Mitsuo Shiota 2019-07-19
- tqr: add-on to tsibble, inspired by
tidyquant
- Installation
- Libraries
- Transform a tsibble into lower frequency
- Time-wise functions to transform a numeric vector are useful and flexible
- cal_time_wise: function factory to produce a function to transform a tsibble
- tq_diff: calculate differences
- “order_by” argument in time-wise functions to transform a numeric vector
- moving_average and tq_ma: calculate moving averages
- growth_rate and tq_gr: calculate growth rates
- season_adjust and tq_sa: calculate seasonally adjusted values
Updated: 2021-09-04
When I utilize tidyquant
package
for economic analyses, I often find myself writing similar functions
repeatedly. I also find the idea of time aware dataframe of tsibble
package may
help me deal with time series data more confidently. So I have decided
to build this package to facilitate my work.
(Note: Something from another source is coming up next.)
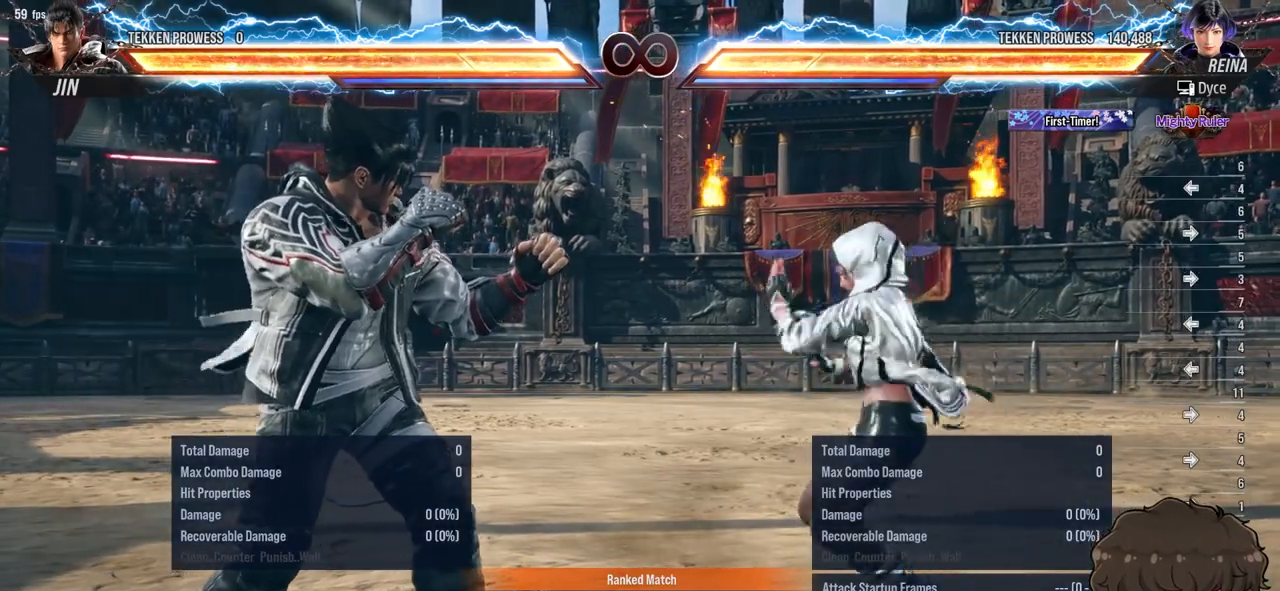
{"buttons": ["DPAD_DOWN"], "events": [[67, "DPAD_RIGHT", "up"], [133, "DPAD_RIGHT", "down"], [200, "DPAD_RIGHT", "up"], [300, "DPAD_DOWN", "down"], [383, "DPAD_DOWN", "up"], [467, "DPAD_DOWN", "down"]]}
As of version 0.0.0.9011, I have added time-wise functions to transform a numeric vector, and a function factory using those time-wise functions, rewritten functions to transform a tsibble using that function factory, and deprecated old function factories.
- Time-wise functions to transform a numeric vector
- moving_average: transform into moving averages
- growth_rate: transform into growth rates
- season_adjust: transform into seasonally adjusted values
- A function factory to produce functions to transform a tsibble
- cal_time_wise: produce functions using time_wise vector functions
- Functions to transform a tsibble
- tq_diff: transform numeric columns into differences
- tq_ma: transform numeric columns into moving averages
- tq_gr: transform numeric columns into growth rates
- tq_sa: transform numeric columns into seasonally adjusted values
- Deprecated function factories
- cal_factory: produce functions
- cal_factory_zoo: produce functions utilizing zoo package
- cal_factory_ts: produce functions utilizing ts class
- cal_factory_xts: produce functions utilizing xts package
This package is only for my own use for now. “You” means “future me”.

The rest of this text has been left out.